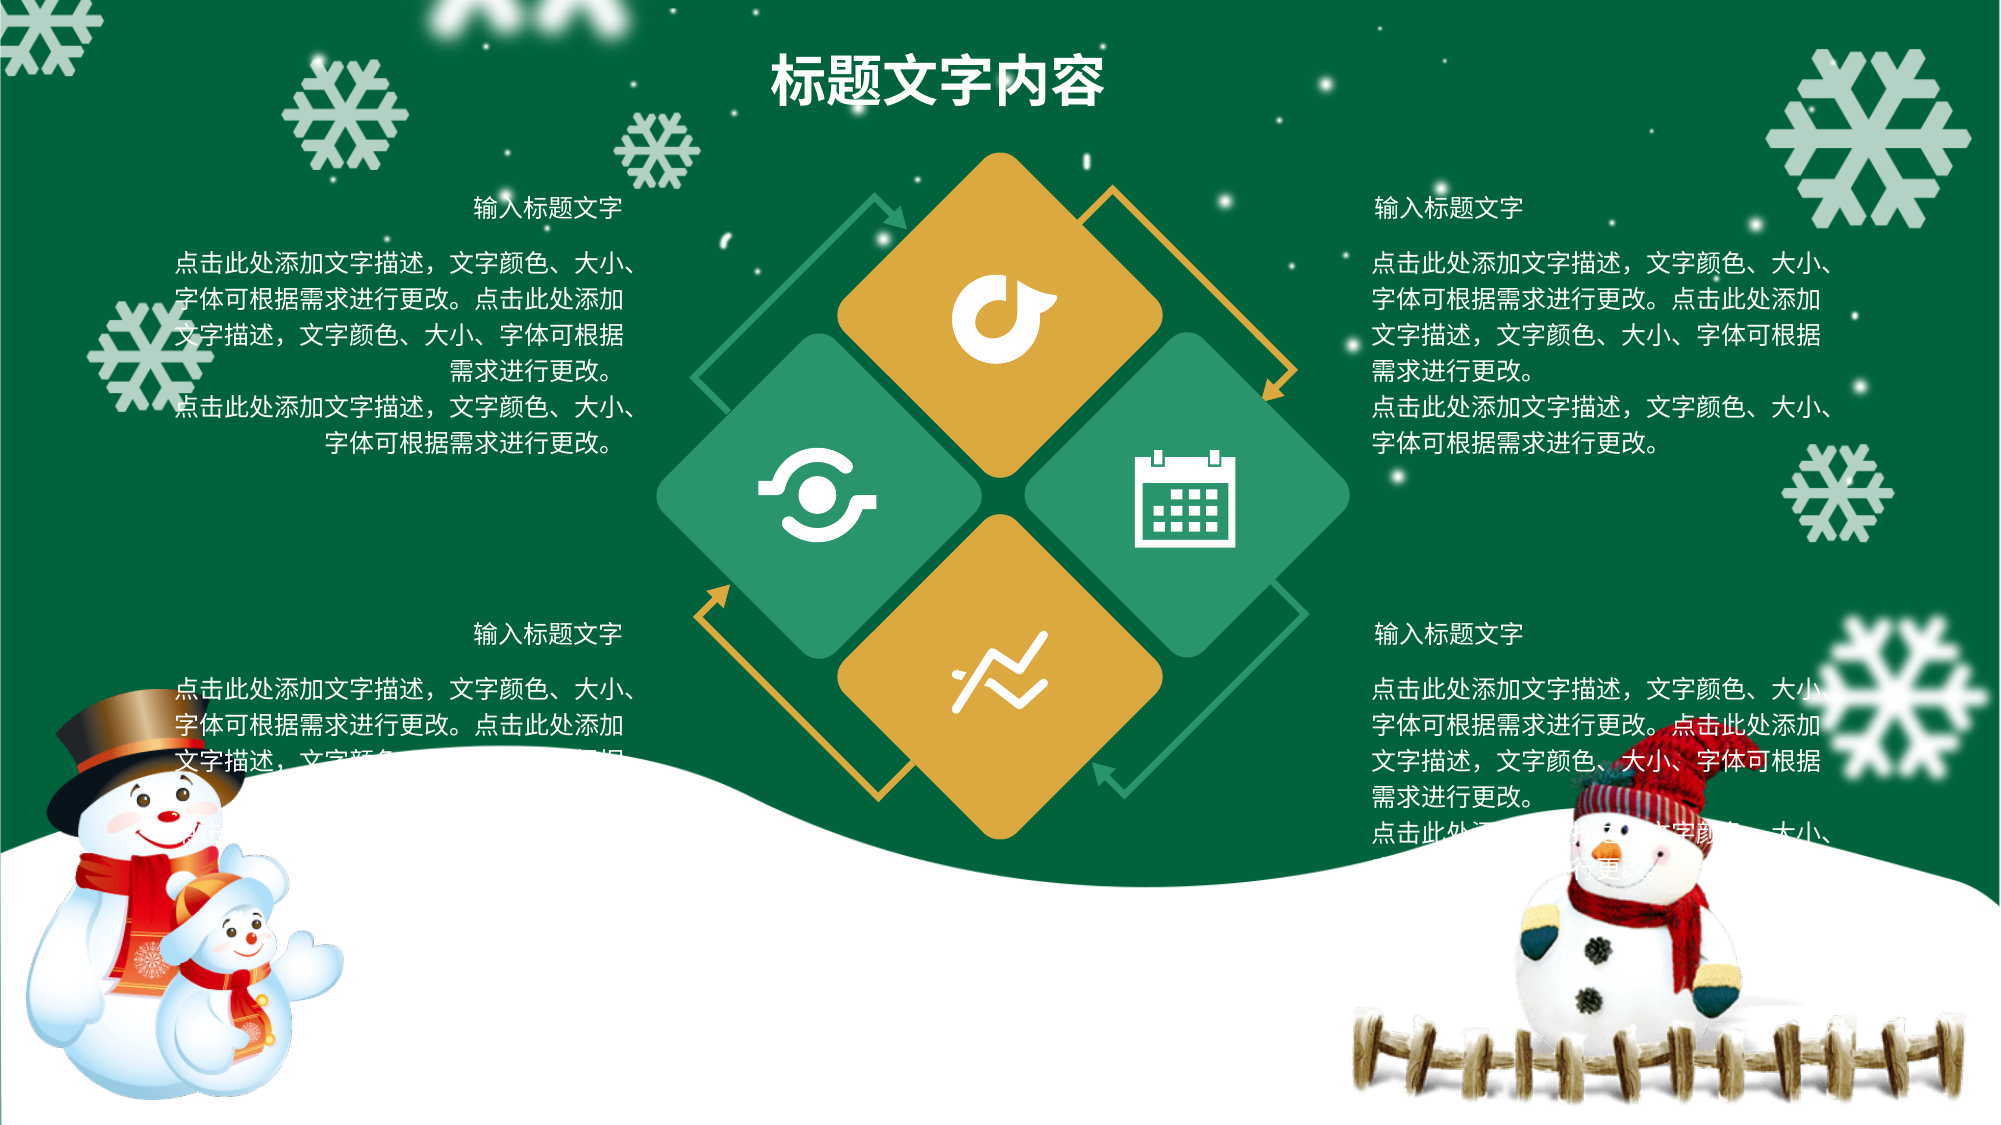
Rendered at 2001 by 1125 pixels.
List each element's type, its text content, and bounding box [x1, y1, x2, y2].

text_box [1168, 617, 1222, 827]
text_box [697, 374, 941, 618]
picture [0, 0, 2000, 1125]
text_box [1359, 185, 1844, 460]
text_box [878, 193, 1122, 437]
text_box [774, 618, 828, 824]
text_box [1163, 163, 1217, 373]
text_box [152, 612, 639, 886]
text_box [1065, 373, 1309, 617]
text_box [152, 185, 639, 496]
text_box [878, 554, 1122, 799]
text_box 标题文字内容 [38, 37, 1839, 121]
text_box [777, 164, 830, 374]
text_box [1359, 612, 1844, 886]
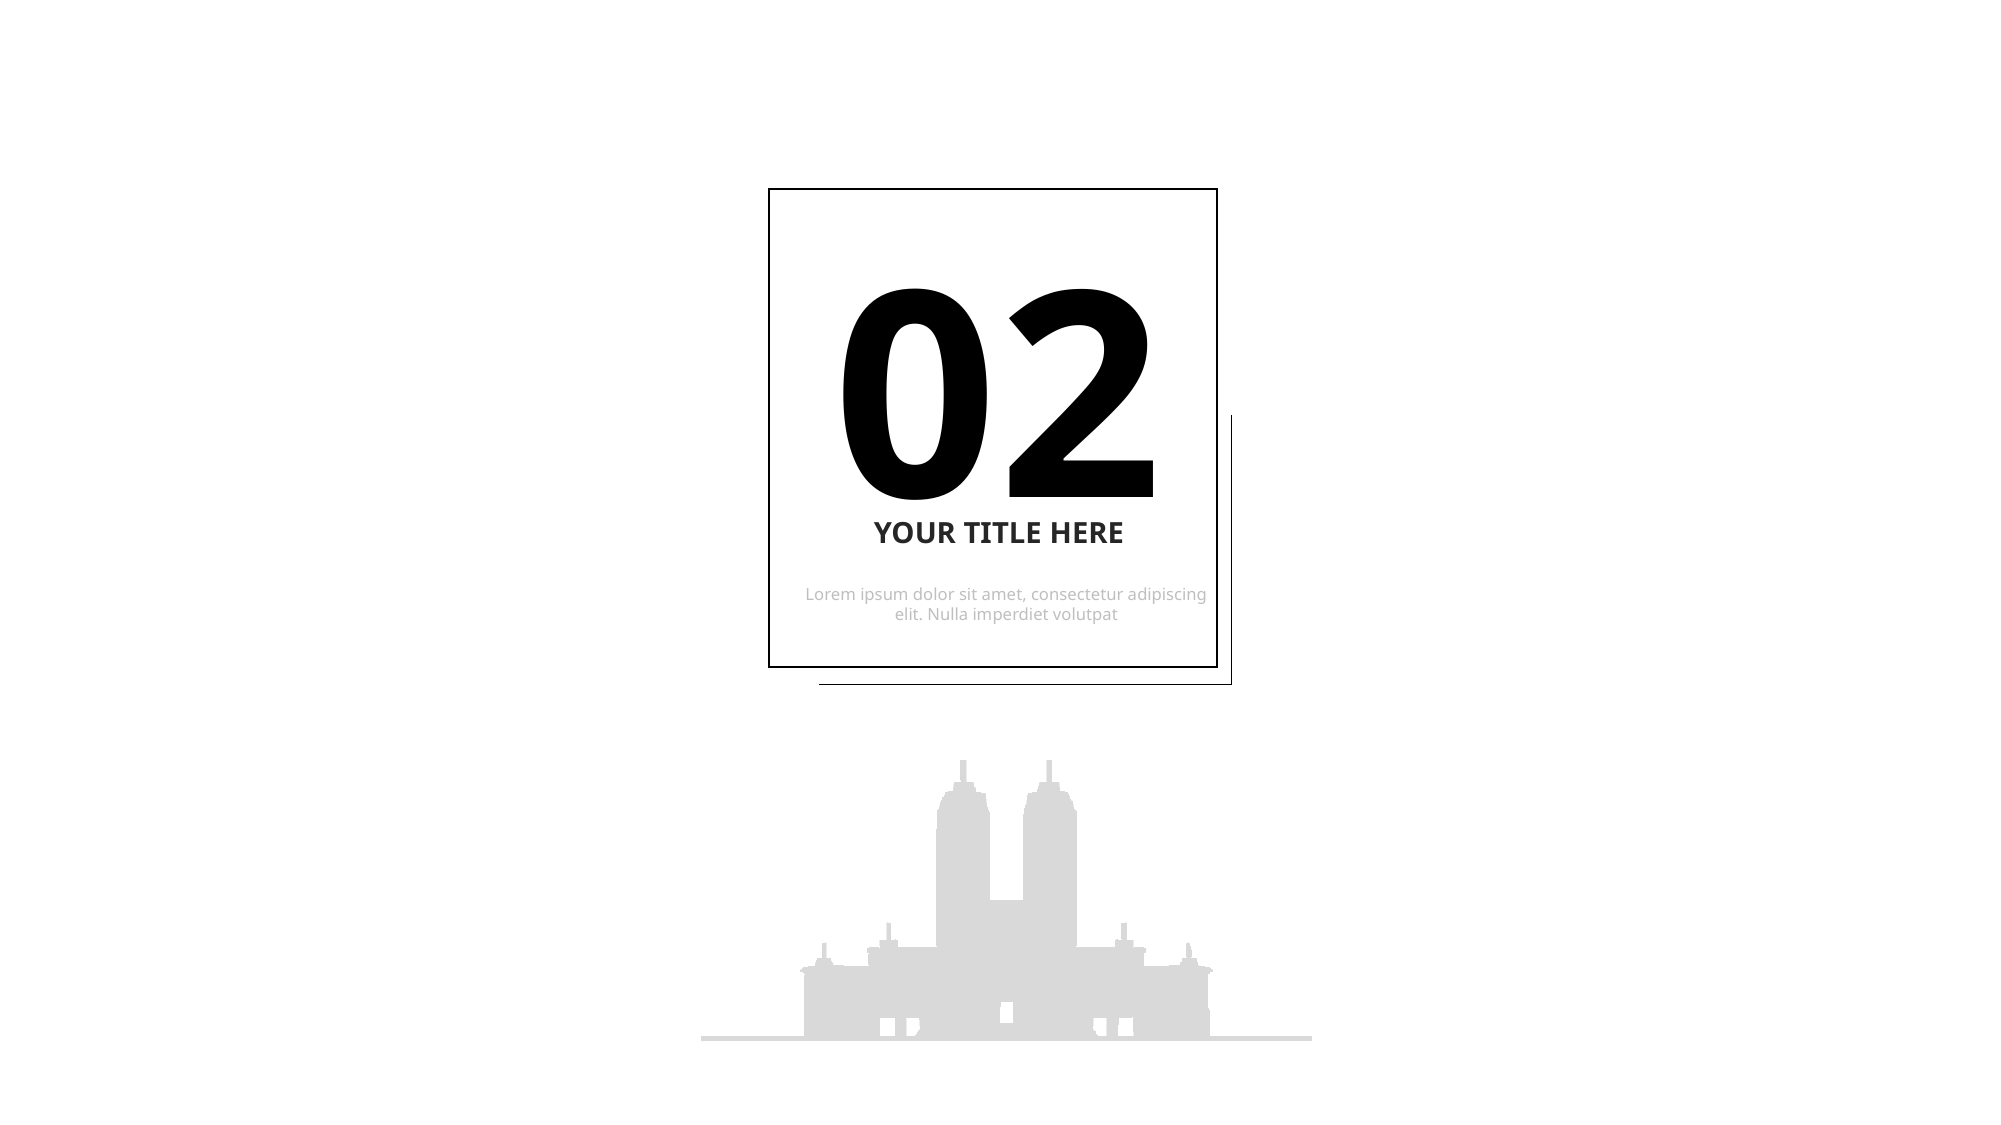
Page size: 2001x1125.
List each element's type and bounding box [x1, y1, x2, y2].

text_box [768, 188, 1232, 685]
text_box [587, 520, 1386, 819]
picture [800, 760, 1213, 1037]
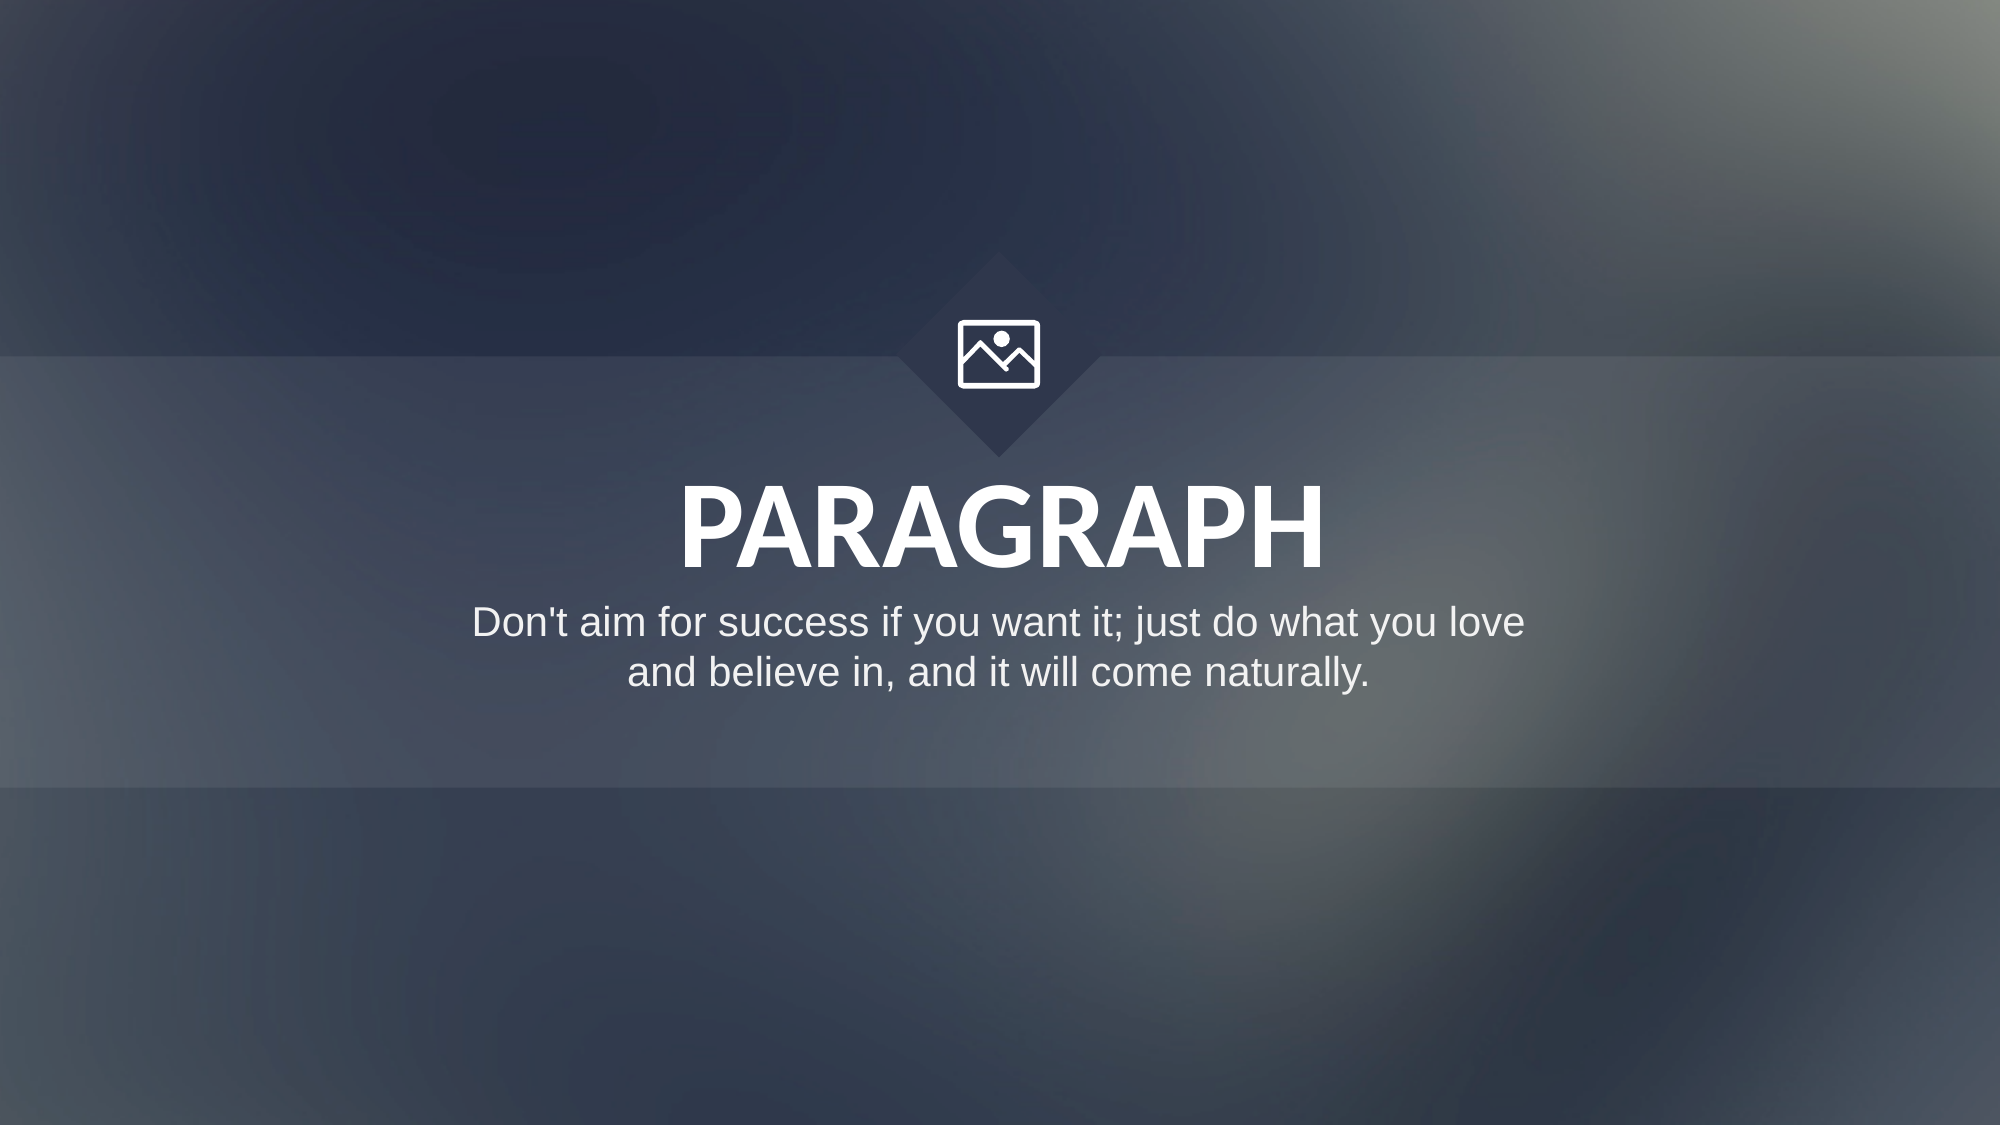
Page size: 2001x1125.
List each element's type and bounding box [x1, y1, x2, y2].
- - -
--- REQUIRED WORK ---
Word for word, restate all of the records. Exclude the pictures.

--- OUTPUT FOR THIS EXERCISE ---
Rendered at 2001 by 1125 pixels.
List each element's type, its text content, and bounding box [x1, y1, x2, y2].

text_box [1168, 617, 1222, 827]
text_box [697, 374, 941, 618]
picture [0, 0, 2000, 1125]
text_box [1359, 185, 1844, 460]
text_box [878, 193, 1122, 437]
text_box [774, 618, 828, 824]
text_box [1163, 163, 1217, 373]
text_box [152, 612, 639, 886]
text_box [1065, 373, 1309, 617]
text_box [152, 185, 639, 496]
text_box [878, 554, 1122, 799]
text_box 标题文字内容 [38, 37, 1839, 121]
text_box [777, 164, 830, 374]
text_box [1359, 612, 1844, 886]
Page size: 2001x1125.
List each element's type and bounding box [x1, y1, x2, y2].

text_box [768, 188, 1232, 685]
text_box [587, 520, 1386, 819]
picture [800, 760, 1213, 1037]
Page size: 2001x1125.
List each element's type and bounding box [x1, y1, x2, y2].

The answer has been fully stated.